# START OF Selected extract

Thank you for rating our AI Search!

We would be grateful if you could share your thoughts so we can improve our AI Search for you and other readers.

Your feedback will help us improve AI Search experience.

Hello, I’m Arenadata AI!

Select language

EN | RU

Change color mode

ADB architecture

Anton Vasilev

Contents

Coordinator
Standby coordinator
Segments
Interconnect
Use ADB for ETL
Integration with other systems
Advanced cluster management tools

Arenadata DB (ADB) is a Massively Parallel Processing (MPP) database based on Greengage DB.

The MPP architecture consists of a cluster of simultaneously operating nodes. ADB implements this as a cluster of separate PostgreSQL instances.

ADB uses the shared-nothing approach where each segment has its own portion of data. Multiple segments can run on a single host, but they process data independently. The system primarily scales horizontally by adding more physical nodes to the cluster.

The ADB architecture consists of three core components:

Coordinator
Standby coordinator
Segments

ADB architecture

Coordinator

Coordinator (formerly master) is the entry point to the database. End users connect to the coordinator to submit queries.

# END OF Selected extract
# START OF Data

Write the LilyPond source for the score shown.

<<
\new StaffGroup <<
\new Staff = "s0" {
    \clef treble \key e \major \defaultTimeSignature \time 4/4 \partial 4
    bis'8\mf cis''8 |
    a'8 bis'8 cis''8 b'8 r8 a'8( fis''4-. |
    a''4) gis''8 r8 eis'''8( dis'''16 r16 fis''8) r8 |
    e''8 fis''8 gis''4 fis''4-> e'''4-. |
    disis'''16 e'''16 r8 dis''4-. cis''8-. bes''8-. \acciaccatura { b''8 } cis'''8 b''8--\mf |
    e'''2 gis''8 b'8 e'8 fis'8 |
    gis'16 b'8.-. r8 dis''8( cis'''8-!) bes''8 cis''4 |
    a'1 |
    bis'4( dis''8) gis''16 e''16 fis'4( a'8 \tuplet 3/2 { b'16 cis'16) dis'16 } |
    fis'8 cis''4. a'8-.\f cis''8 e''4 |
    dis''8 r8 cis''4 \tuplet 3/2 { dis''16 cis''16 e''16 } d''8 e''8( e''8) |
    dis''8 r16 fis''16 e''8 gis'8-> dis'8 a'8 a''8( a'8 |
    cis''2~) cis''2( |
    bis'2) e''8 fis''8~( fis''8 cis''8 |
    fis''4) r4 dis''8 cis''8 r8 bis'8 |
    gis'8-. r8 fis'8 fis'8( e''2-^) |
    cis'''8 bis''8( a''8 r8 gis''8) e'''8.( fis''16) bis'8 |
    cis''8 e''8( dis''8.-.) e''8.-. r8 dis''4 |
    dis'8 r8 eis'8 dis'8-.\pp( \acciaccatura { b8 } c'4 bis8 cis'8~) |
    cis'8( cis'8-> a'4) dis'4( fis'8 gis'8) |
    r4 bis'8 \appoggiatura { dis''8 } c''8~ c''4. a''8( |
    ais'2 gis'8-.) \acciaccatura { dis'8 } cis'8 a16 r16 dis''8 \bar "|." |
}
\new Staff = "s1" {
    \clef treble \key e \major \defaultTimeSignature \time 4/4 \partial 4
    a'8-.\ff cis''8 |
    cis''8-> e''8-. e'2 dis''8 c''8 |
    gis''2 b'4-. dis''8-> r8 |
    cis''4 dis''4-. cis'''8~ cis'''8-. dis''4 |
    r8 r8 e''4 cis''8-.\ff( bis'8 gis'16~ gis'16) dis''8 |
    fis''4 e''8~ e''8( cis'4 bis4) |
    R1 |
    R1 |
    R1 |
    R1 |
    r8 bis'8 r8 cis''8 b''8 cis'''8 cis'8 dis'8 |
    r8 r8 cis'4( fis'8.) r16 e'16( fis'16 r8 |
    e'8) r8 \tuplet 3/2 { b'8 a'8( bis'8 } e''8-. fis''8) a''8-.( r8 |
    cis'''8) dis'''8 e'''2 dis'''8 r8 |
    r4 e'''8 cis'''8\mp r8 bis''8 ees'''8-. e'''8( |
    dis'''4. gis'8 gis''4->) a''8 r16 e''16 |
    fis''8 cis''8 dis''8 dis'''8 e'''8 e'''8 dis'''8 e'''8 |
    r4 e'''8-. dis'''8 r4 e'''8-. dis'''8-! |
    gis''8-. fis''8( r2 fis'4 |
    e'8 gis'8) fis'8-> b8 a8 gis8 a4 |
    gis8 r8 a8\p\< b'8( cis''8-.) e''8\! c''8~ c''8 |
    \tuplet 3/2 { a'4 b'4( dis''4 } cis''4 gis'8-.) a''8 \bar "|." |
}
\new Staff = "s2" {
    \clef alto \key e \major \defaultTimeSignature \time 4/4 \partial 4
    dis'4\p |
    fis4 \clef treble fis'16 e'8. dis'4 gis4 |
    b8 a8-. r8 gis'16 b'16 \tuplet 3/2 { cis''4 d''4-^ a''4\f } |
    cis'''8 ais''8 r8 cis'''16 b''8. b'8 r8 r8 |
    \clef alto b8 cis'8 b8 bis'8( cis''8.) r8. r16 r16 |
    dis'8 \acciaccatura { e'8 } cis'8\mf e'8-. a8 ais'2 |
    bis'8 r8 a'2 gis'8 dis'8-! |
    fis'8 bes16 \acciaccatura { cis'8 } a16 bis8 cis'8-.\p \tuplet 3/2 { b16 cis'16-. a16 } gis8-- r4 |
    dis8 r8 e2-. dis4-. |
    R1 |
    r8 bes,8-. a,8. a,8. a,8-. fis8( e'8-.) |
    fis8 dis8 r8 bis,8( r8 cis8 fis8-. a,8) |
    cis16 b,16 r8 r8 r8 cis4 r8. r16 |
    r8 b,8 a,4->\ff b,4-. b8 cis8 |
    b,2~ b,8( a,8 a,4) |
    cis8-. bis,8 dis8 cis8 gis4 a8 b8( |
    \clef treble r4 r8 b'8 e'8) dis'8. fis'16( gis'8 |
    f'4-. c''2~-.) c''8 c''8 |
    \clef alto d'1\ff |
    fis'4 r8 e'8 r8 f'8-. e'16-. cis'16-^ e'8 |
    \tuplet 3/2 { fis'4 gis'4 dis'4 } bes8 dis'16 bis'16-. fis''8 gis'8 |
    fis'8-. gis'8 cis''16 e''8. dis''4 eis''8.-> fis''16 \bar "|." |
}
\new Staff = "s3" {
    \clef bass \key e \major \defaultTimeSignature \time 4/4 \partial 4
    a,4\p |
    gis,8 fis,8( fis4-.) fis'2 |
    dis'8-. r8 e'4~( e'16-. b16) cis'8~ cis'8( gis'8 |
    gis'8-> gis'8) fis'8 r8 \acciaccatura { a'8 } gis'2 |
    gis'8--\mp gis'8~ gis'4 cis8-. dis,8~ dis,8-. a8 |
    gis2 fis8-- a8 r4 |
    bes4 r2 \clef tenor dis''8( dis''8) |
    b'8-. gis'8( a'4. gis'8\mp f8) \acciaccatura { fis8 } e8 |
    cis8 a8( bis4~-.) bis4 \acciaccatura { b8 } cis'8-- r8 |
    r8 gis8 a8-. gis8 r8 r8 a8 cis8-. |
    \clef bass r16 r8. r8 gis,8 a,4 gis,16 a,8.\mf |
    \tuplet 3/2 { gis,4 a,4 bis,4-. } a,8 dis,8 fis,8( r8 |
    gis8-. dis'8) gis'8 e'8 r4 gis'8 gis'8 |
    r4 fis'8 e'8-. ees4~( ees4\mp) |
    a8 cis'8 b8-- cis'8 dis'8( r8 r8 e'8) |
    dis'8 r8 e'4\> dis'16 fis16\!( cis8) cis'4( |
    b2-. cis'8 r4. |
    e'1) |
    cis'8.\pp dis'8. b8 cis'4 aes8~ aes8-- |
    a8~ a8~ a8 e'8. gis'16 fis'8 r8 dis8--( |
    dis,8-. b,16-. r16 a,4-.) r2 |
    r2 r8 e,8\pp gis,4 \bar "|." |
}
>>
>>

# END OF Data

What to produce:
Print, word for word, the stretch of the ADB architecture page that opens with the words "Anton Vasilev" and closes with "on Greengage DB.".

Reply to the exercise:
Anton Vasilev

Contents

Coordinator
Standby coordinator
Segments
Interconnect
Use ADB for ETL
Integration with other systems
Advanced cluster management tools

Arenadata DB (ADB) is a Massively Parallel Processing (MPP) database based on Greengage DB.